Forbes: Inside an $800 Million Family's For-Profit Art School
- September 01, 2015 10:57
Forbes takes a hard look at the Academy of Art University in San Francisco. The privately owned for-profit art school "will accept anyone who has a high school diploma and is willing to pay the $22,000 annual tuition (excluding room and board), no art portfolio required," reports Forbes.
Just 32% percent graduate in six years, and while the school touts placing students at such companies as Apple and Pixar--and several illustrious alumni are listed on the school's Wikipedia page--Katia Savchuk writes that students are just as likely to leave with a mountain of debt and a future at Starbucks.

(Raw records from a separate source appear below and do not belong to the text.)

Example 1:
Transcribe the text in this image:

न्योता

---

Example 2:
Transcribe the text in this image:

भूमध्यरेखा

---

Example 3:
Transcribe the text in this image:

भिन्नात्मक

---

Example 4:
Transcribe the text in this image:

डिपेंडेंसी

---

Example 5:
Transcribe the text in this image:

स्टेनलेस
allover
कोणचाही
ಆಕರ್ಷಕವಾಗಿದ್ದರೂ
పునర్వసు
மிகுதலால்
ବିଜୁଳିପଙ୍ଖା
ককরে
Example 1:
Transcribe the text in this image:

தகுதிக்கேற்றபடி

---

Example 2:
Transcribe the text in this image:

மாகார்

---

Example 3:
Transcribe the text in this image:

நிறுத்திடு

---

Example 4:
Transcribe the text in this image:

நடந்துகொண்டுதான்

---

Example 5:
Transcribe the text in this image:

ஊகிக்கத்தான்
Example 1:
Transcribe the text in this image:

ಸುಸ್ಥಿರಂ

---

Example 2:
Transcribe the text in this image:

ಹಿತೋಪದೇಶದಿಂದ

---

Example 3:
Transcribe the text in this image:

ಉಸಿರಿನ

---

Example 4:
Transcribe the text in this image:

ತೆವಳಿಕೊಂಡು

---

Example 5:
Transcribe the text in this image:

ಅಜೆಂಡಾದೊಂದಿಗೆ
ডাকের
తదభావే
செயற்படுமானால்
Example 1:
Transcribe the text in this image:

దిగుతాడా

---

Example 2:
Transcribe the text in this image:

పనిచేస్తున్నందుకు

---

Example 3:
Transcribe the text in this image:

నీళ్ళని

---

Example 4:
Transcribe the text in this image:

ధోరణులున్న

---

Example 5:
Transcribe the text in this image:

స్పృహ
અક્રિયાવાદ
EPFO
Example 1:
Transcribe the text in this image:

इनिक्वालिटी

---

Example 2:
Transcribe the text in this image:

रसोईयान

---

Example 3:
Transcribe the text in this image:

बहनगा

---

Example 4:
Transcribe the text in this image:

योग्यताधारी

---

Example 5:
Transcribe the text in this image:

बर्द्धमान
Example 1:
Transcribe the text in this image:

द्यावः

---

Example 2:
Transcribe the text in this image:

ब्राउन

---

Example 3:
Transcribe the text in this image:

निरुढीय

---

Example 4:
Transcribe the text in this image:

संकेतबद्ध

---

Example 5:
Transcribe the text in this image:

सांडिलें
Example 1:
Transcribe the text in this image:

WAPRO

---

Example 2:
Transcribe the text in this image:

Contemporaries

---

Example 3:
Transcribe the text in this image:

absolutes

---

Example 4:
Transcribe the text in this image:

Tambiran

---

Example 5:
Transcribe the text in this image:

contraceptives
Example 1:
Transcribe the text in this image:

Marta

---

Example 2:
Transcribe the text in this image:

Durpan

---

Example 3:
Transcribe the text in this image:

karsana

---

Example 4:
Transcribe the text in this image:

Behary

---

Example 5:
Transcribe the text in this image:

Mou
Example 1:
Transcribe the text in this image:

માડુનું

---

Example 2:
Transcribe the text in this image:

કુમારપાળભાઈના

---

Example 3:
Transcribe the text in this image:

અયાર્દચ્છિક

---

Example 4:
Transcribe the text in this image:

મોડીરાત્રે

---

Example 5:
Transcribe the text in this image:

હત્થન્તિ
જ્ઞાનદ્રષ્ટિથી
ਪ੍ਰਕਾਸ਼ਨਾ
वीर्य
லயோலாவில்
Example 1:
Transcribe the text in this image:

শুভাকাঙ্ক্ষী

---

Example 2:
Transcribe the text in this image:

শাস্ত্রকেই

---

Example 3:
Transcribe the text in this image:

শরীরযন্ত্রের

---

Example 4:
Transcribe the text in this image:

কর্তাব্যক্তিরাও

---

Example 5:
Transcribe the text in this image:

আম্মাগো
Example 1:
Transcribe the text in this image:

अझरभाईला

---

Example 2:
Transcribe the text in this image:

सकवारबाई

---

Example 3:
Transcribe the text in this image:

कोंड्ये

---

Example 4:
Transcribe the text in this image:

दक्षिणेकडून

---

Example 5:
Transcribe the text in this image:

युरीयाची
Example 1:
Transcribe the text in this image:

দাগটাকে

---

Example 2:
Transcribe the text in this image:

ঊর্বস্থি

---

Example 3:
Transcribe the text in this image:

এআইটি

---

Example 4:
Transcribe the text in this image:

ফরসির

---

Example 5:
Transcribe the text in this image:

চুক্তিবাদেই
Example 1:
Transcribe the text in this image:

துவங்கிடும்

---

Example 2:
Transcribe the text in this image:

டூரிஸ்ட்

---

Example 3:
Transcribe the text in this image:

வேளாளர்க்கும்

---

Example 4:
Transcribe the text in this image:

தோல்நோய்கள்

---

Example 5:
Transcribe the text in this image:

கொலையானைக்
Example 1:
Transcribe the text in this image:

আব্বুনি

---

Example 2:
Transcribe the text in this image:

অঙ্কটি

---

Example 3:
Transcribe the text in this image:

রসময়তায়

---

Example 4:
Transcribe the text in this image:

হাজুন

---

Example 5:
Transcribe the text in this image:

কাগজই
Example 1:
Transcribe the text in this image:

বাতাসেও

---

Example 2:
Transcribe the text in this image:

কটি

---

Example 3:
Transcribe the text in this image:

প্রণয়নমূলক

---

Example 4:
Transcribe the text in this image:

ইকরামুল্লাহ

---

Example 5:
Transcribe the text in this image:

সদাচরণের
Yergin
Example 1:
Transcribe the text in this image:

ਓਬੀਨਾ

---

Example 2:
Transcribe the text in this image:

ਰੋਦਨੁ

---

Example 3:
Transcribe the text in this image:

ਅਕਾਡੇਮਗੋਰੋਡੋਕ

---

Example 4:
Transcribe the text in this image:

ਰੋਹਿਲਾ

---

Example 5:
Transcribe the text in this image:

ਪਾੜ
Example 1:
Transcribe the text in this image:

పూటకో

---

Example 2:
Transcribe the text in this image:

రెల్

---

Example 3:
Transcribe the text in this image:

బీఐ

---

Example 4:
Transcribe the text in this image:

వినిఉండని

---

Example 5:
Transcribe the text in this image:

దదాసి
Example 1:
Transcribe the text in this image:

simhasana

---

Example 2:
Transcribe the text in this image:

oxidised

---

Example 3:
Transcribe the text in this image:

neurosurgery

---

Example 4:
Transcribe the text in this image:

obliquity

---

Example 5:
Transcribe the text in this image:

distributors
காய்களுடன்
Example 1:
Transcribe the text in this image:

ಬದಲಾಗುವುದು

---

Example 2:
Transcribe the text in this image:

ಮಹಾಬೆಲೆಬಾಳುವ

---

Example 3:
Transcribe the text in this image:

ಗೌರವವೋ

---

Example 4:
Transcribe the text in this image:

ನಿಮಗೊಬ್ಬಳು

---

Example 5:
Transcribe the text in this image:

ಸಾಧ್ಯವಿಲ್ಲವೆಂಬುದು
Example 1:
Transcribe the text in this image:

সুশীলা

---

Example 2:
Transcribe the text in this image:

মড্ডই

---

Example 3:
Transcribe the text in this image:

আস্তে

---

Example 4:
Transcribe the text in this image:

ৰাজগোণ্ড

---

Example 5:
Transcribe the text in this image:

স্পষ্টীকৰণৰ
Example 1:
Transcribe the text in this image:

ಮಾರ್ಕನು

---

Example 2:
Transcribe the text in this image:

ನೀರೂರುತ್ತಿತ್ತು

Savchuk continues: "[Elisa] Stephens has plenty to celebrate. Under her watch enrollment has skyrocketed from 2,200 to 16,000, generating an estimated $300 million in annual revenues, heavily subsidized by federal student loans. The Stephens family has turned that pile of art-school tuition into one of the largest real estate empires in San Francisco...worth an estimated $420 million, net of debt, and the family pulls in tens of millions of dollars each year leasing these buildings back to the Academy of Art for classrooms and dorms.
Thanks to the university’s financial success, Stephens, her younger brother, Scott, and her parents, Richard and Susanne, are worth an estimated $800 million."
The school’s accreditor, the Western Association of Schools and Colleges, has been scrutinizing AAU, largely for its low graduation rates, according to Forbes.